→ TASK
Transcribe every entry that follows, word for word, and omit the images.

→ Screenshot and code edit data
★ ★ ★ ★
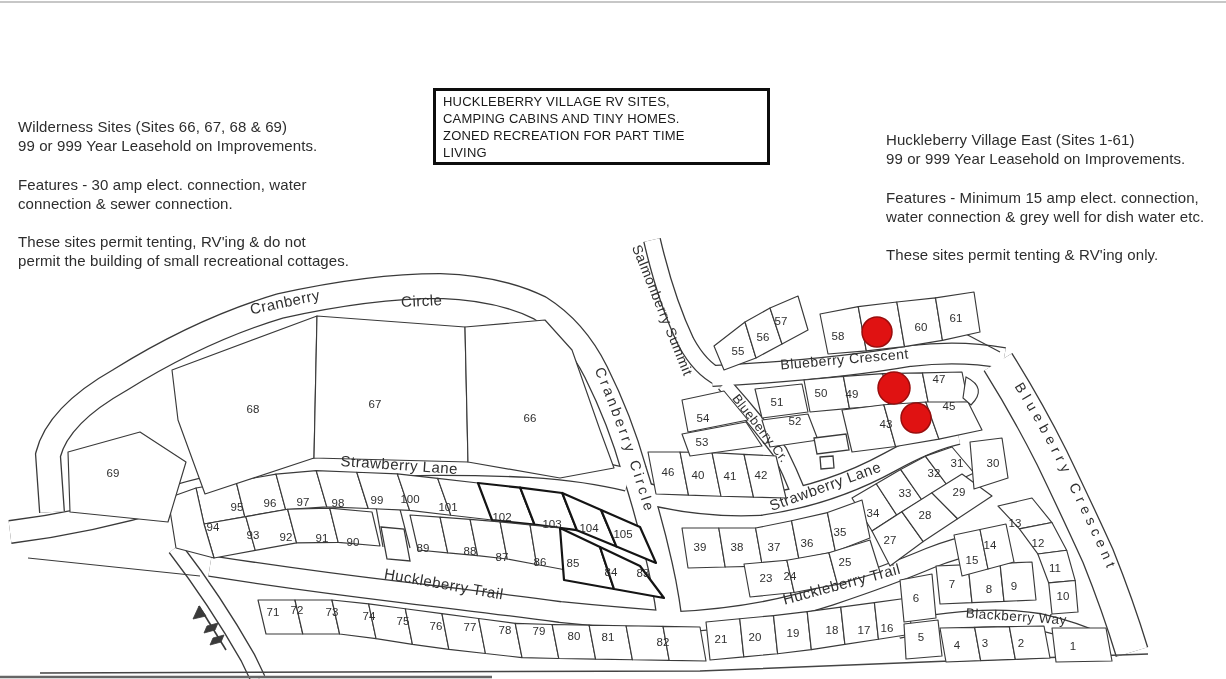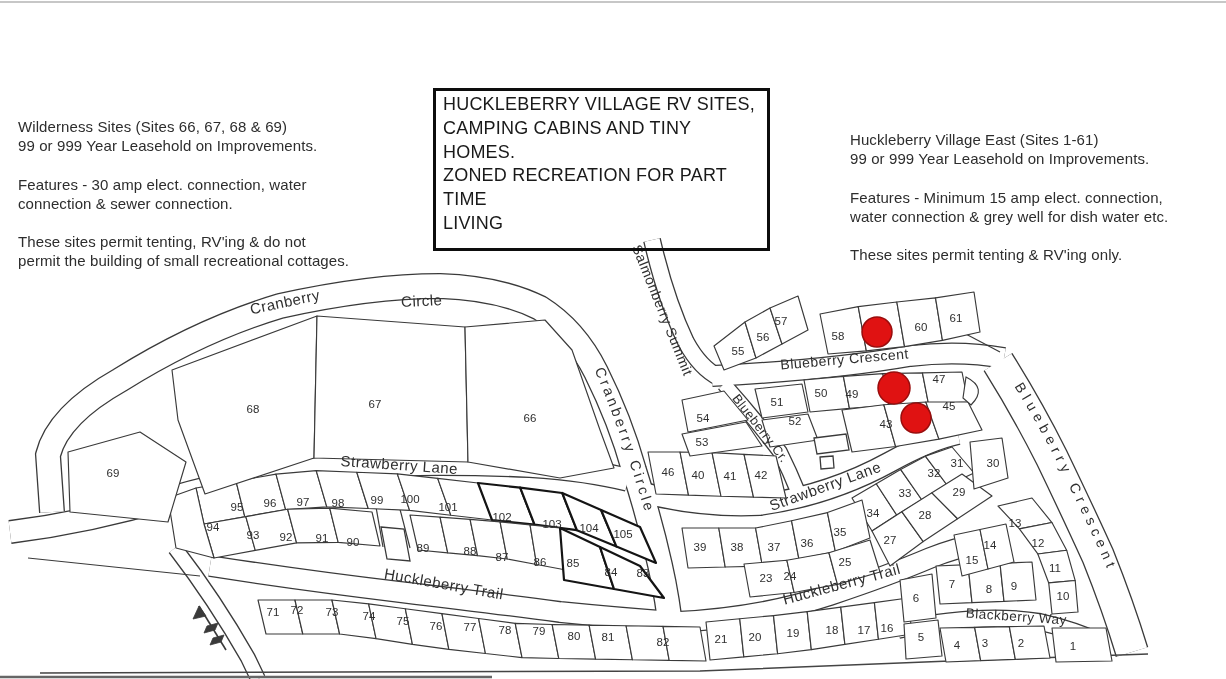--- a/index.html
+++ b/index.html
@@ -10,8 +10,8 @@
   #left-note{left:18px;top:117px;width:372px}
   #right-note{left:850px;top:130px;width:338px}
   #title-box{position:absolute;left:433px;top:88px;width:318px;
-             border:3.5px solid #0d0d0d;padding:2px 6px 12px 7px;
-             font-size:18px;line-height:1.32;color:#191919;
+             border:3.5px solid #0d0d0d;padding:2px 6px 0 7px;
+             font-size:13px;line-height:1.32;color:#191919;
              white-space:pre-line;letter-spacing:.2px}
   #map{position:absolute;left:0;top:0}
   svg text{font-family:"Liberation Sans",sans-serif}

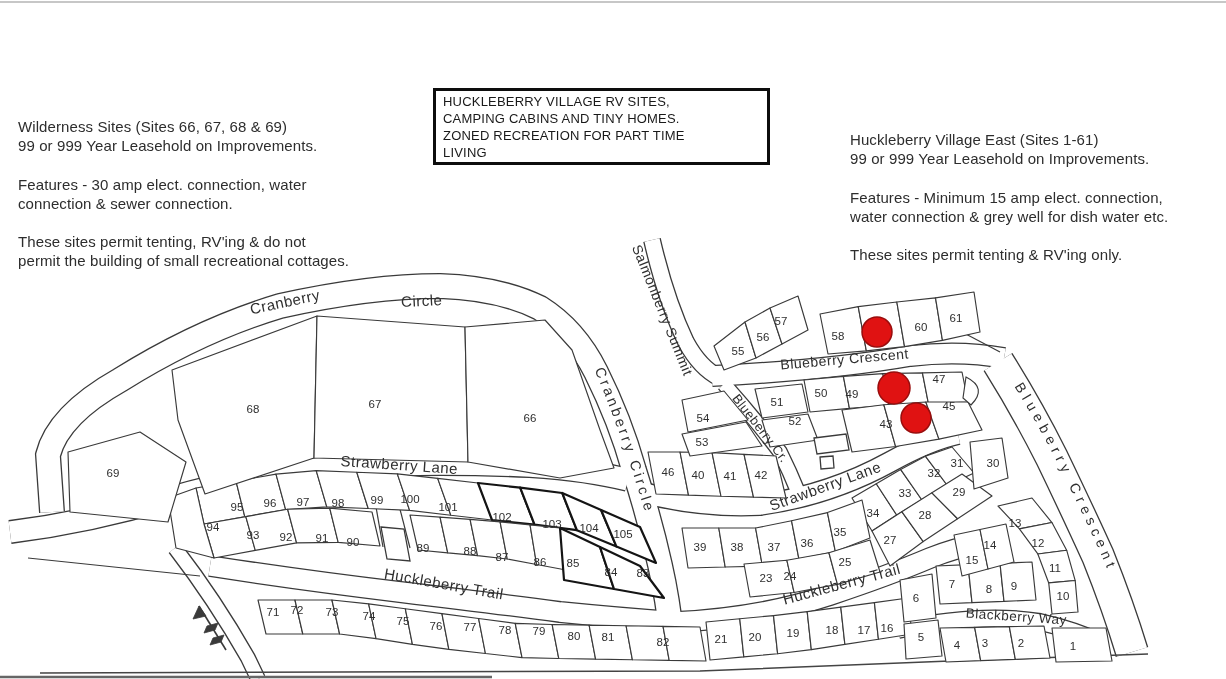--- a/index.html
+++ b/index.html
@@ -8,7 +8,7 @@
   .note{position:absolute;white-space:pre-line;font-size:15px;line-height:1.28;
         color:#2d2d2d;letter-spacing:.1px}
   #left-note{left:18px;top:117px;width:372px}
-  #right-note{left:850px;top:130px;width:338px}
+  #right-note{left:886px;top:130px;width:338px}
   #title-box{position:absolute;left:433px;top:88px;width:318px;
              border:3.5px solid #0d0d0d;padding:2px 6px 0 7px;
              font-size:13px;line-height:1.32;color:#191919;

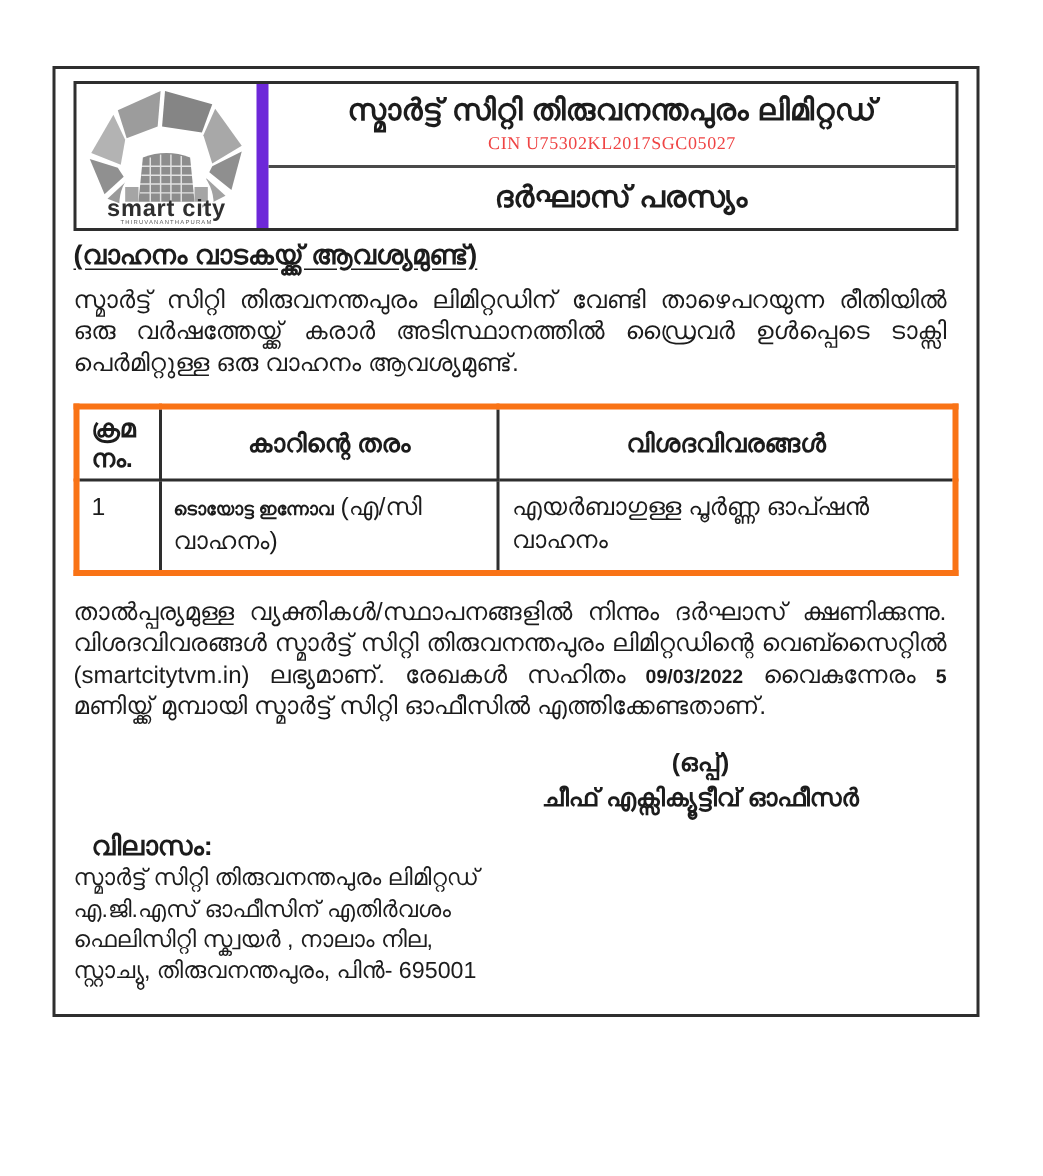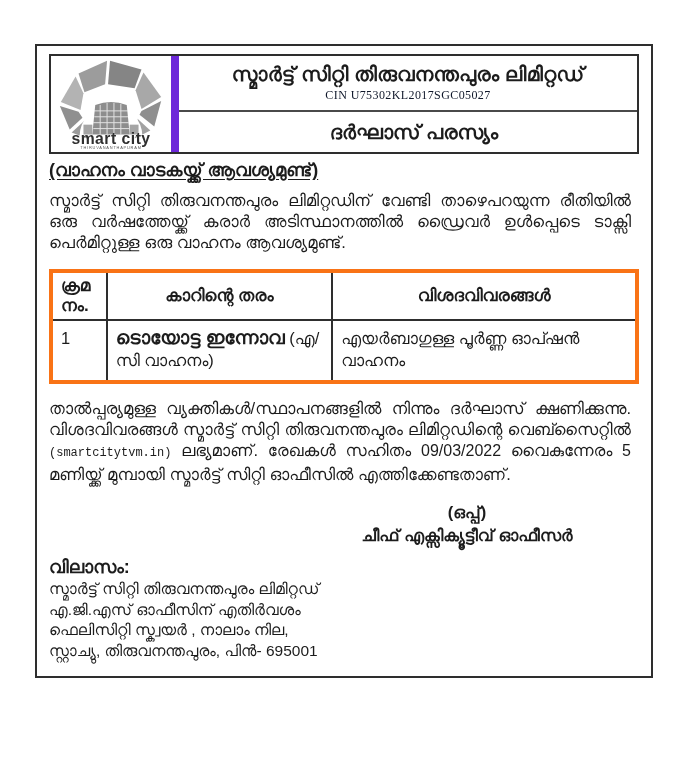--- a/index.html
+++ b/index.html
@@ -28,7 +28,7 @@
     display:flex;flex-direction:column;align-items:center;justify-content:center;
   }
   .company-name{font-size:20px;font-weight:700;letter-spacing:.2px;line-height:1.1;}
-  .cin{font-family:"Liberation Serif", serif;font-size:12px;margin-top:3px;letter-spacing:.4px;color:#0f172a;text-align:center;}
+  .cin{font-family:"Liberation Serif", serif;font-size:12px;margin-top:3px;letter-spacing:.4px;color:#ef4444;text-align:center;}
   .header-bottom{flex:1;display:flex;align-items:center;justify-content:center;padding-left:12px;}
   .doc-title{font-size:20px;font-weight:700;}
★ ★ ★ ★
→ WRITTEN ANSWER
--- a/index.html
+++ b/index.html
@@ -10,8 +10,8 @@
   #left-note{left:18px;top:117px;width:372px}
   #right-note{left:850px;top:130px;width:338px}
   #title-box{position:absolute;left:433px;top:88px;width:318px;
-             border:3.5px solid #0d0d0d;padding:2px 6px 12px 7px;
-             font-size:18px;line-height:1.32;color:#191919;
+             border:3.5px solid #0d0d0d;padding:2px 6px 0 7px;
+             font-size:13px;line-height:1.32;color:#191919;
              white-space:pre-line;letter-spacing:.2px}
   #map{position:absolute;left:0;top:0}
   svg text{font-family:"Liberation Sans",sans-serif}

--- a/index.html
+++ b/index.html
@@ -8,7 +8,7 @@
   .note{position:absolute;white-space:pre-line;font-size:15px;line-height:1.28;
         color:#2d2d2d;letter-spacing:.1px}
   #left-note{left:18px;top:117px;width:372px}
-  #right-note{left:850px;top:130px;width:338px}
+  #right-note{left:886px;top:130px;width:338px}
   #title-box{position:absolute;left:433px;top:88px;width:318px;
              border:3.5px solid #0d0d0d;padding:2px 6px 0 7px;
              font-size:13px;line-height:1.32;color:#191919;

--- a/index.html
+++ b/index.html
@@ -28,7 +28,7 @@
     display:flex;flex-direction:column;align-items:center;justify-content:center;
   }
   .company-name{font-size:20px;font-weight:700;letter-spacing:.2px;line-height:1.1;}
-  .cin{font-family:"Liberation Serif", serif;font-size:12px;margin-top:3px;letter-spacing:.4px;color:#0f172a;text-align:center;}
+  .cin{font-family:"Liberation Serif", serif;font-size:12px;margin-top:3px;letter-spacing:.4px;color:#ef4444;text-align:center;}
   .header-bottom{flex:1;display:flex;align-items:center;justify-content:center;padding-left:12px;}
   .doc-title{font-size:20px;font-weight:700;}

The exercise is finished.